Buster Posey is on a power surge. Just one week after Doug embarrassed himself and this website by asking where Posey’s power went, the dingers came back. He has seven, which means he’s more than doubled his total from the entire second half last year. This is a welcome development.
Posey is also hitting .375, and while some of that is due to him finding holes and getting fortunate (it’s hard for a slow catcher to have a .376 batting average on balls in play, which explains why his career BABIP is .324), it’s also because he’s been the Giants’ best hitter. He’s walked more than he’s struck out. He’s hitting for average. He’s hitting for power. All systems go.
Except at the risk of being a drag, Baseball-Reference quantified something that a lot of us have noticed, and it’s not our minds playing tricks on us:
Buster Posey has hit 7 HRs and 11 RBIs, a ratio of 1.57 RBIs to HRs. The last time someone had a ratio that low over a full season was 1884 pic.twitter.com/ITnbLtKKis— Baseball Reference (@baseball_ref) May 16, 2017
This is absolutely impressive, just from a probability standpoint. You must be thinking that it’s Posey’s inability to hit with runners in scoring position, but that’s not it. He’s 6-for-22, which is good for a .273 average. That’s a hit away from hitting .318, and it’s not like one more hit with runners in scoring position would have made this post obsolete. Seven homers and 13 RBI is still weird.
So what’s the culprit? Baseball-Reference notes that the average MLB player with 124 plate appearances has just 14 RBI, so it’s here that we should remember Posey missed a little time, which certainly affects the raw totals.
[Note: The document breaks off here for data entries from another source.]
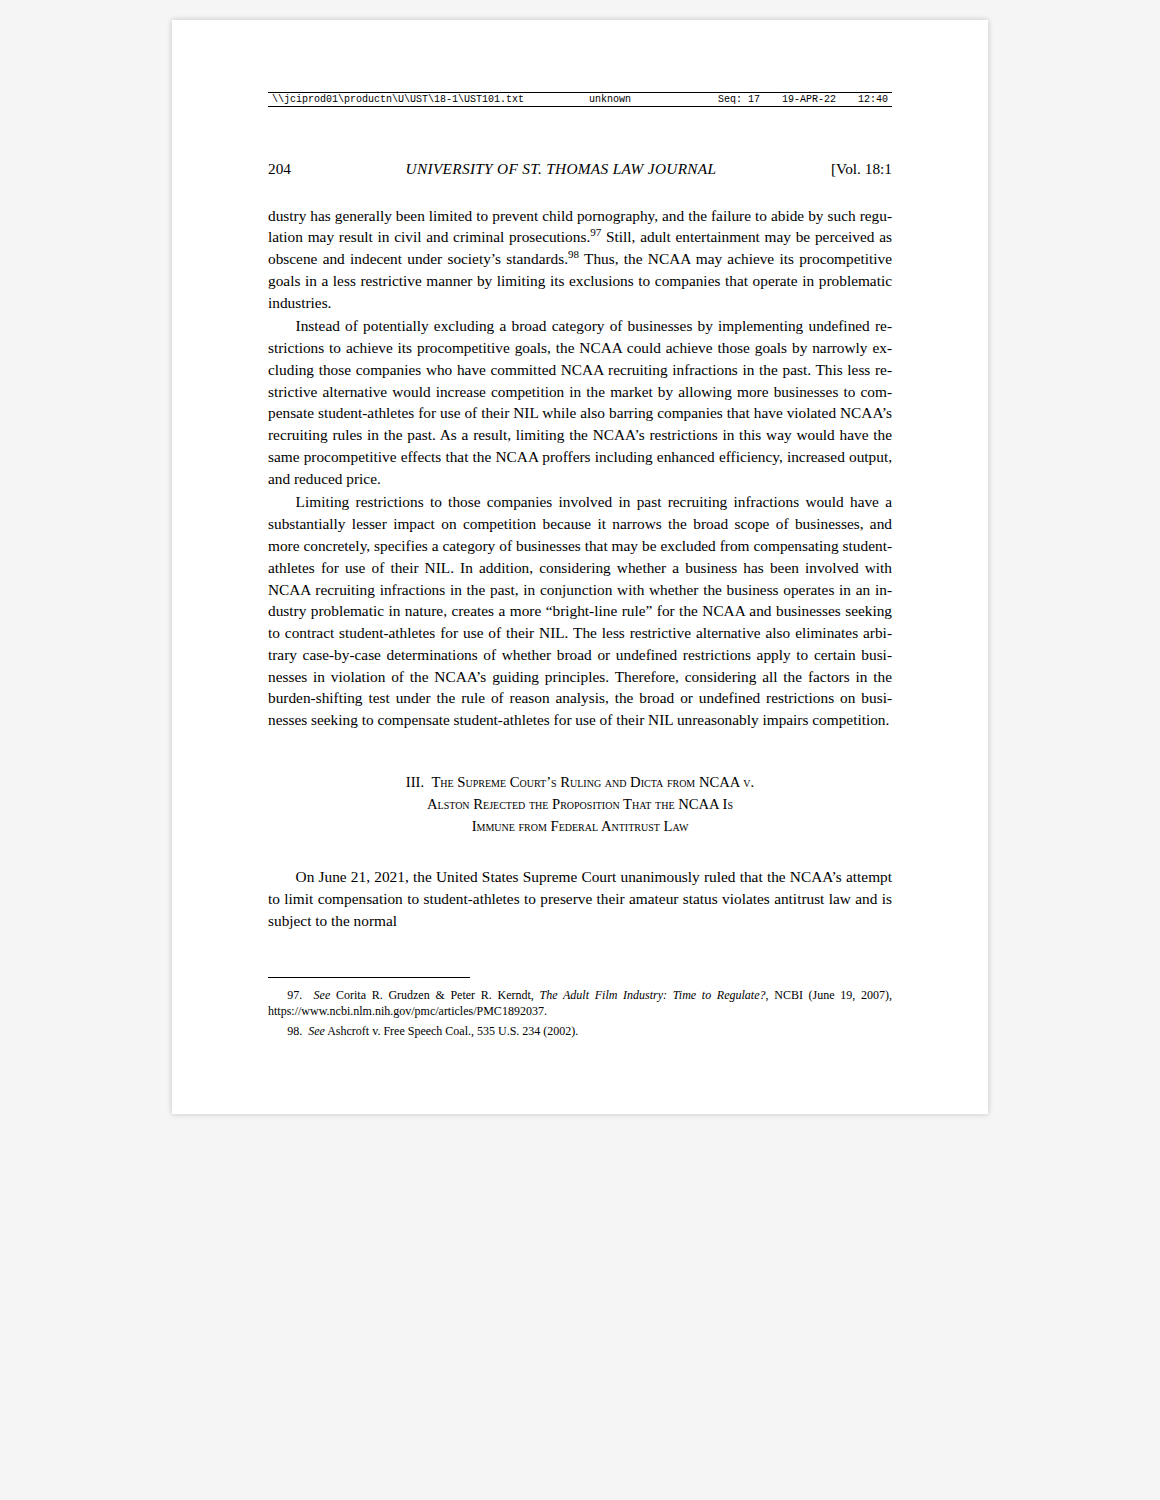\\jciprod01\productn\U\UST\18-1\UST101.txt unknown Seq: 17 19-APR-22 12:40
204 UNIVERSITY OF ST. THOMAS LAW JOURNAL [Vol. 18:1
dustry has generally been limited to prevent child pornography, and the failure to abide by such regulation may result in civil and criminal prosecutions.97 Still, adult entertainment may be perceived as obscene and indecent under society’s standards.98 Thus, the NCAA may achieve its procompetitive goals in a less restrictive manner by limiting its exclusions to companies that operate in problematic industries.
Instead of potentially excluding a broad category of businesses by implementing undefined restrictions to achieve its procompetitive goals, the NCAA could achieve those goals by narrowly excluding those companies who have committed NCAA recruiting infractions in the past. This less restrictive alternative would increase competition in the market by allowing more businesses to compensate student-athletes for use of their NIL while also barring companies that have violated NCAA’s recruiting rules in the past. As a result, limiting the NCAA’s restrictions in this way would have the same procompetitive effects that the NCAA proffers including enhanced efficiency, increased output, and reduced price.
Limiting restrictions to those companies involved in past recruiting infractions would have a substantially lesser impact on competition because it narrows the broad scope of businesses, and more concretely, specifies a category of businesses that may be excluded from compensating student-athletes for use of their NIL. In addition, considering whether a business has been involved with NCAA recruiting infractions in the past, in conjunction with whether the business operates in an industry problematic in nature, creates a more “bright-line rule” for the NCAA and businesses seeking to contract student-athletes for use of their NIL. The less restrictive alternative also eliminates arbitrary case-by-case determinations of whether broad or undefined restrictions apply to certain businesses in violation of the NCAA’s guiding principles. Therefore, considering all the factors in the burden-shifting test under the rule of reason analysis, the broad or undefined restrictions on businesses seeking to compensate student-athletes for use of their NIL unreasonably impairs competition.
III. The Supreme Court’s Ruling and Dicta from NCAA v.
Alston Rejected the Proposition That the NCAA Is
Immune from Federal Antitrust Law
On June 21, 2021, the United States Supreme Court unanimously ruled that the NCAA’s attempt to limit compensation to student-athletes to preserve their amateur status violates antitrust law and is subject to the normal
97. See Corita R. Grudzen & Peter R. Kerndt, The Adult Film Industry: Time to Regulate?, NCBI (June 19, 2007), https://www.ncbi.nlm.nih.gov/pmc/articles/PMC1892037.
98. See Ashcroft v. Free Speech Coal., 535 U.S. 234 (2002).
They also track the average numbers of runners on base for an MLB hitter with that many PA, and Posey’s a little under the norm. With 124 PA, a hitter should come up with 74 runners on base — 37 on first, 23 on second, and 12 on third. Posey has come with 68 runners, with 39 of them on first, 20 of them on second, and just nine on third. So he’s a little behind the average.
Except these averages are for all major leaguers, not cleanup hitters. Carlos Correa has hit cleanup for most of the year with the Astros, and even though he’s had just 31 more plate appearances than Posey, he’s come up with an extra 29 runners on base. Eric Hosmer has been hitting cleanup for the Royals, which is one of the only teams that can match the Giants’ struggles, and even he’s come up with an extra 31 baserunners, despite just a couple dozen more plate appearances.
No surprises, then. Posey missed a week, and he’s also come up with fewer baserunners. This is a fluke, and let Anthony Rendon tell you about how it can take a single game to make that ol’ RBI total look a lot more promising.
Mostly, your job is twofold: First, remember this the next time someone introduces RBI as evidence of a player’s worth. It’s not a good individual stat because it relies too much on circumstances and team strength. Eduardo Nuñez has more RBI than Posey even though he hasn’t hit a home run and has struggled for most of the season. This is not because Nuñez has been the better hitter.
Second, laugh at the quirkiness before it goes away. Because it will go away. If Posey continues to crush the ball (he’s sixth in the NL in OPS, just ahead of Paul Goldschmidt), more runs will follow. He’s the cleanup hitter, dang it. Denard Span looks rejuvenated. Joe Panik isn’t having an uncharacteristic season, and we call agree that Brandon Belt is a walking fool. Posey should have plenty of runners for future plate appearances. Maybe even when he hits one over the fence.
Until then, look at this freaky ratio. Seven homers. 11 RBI. What a weird season this has been on multiple levels.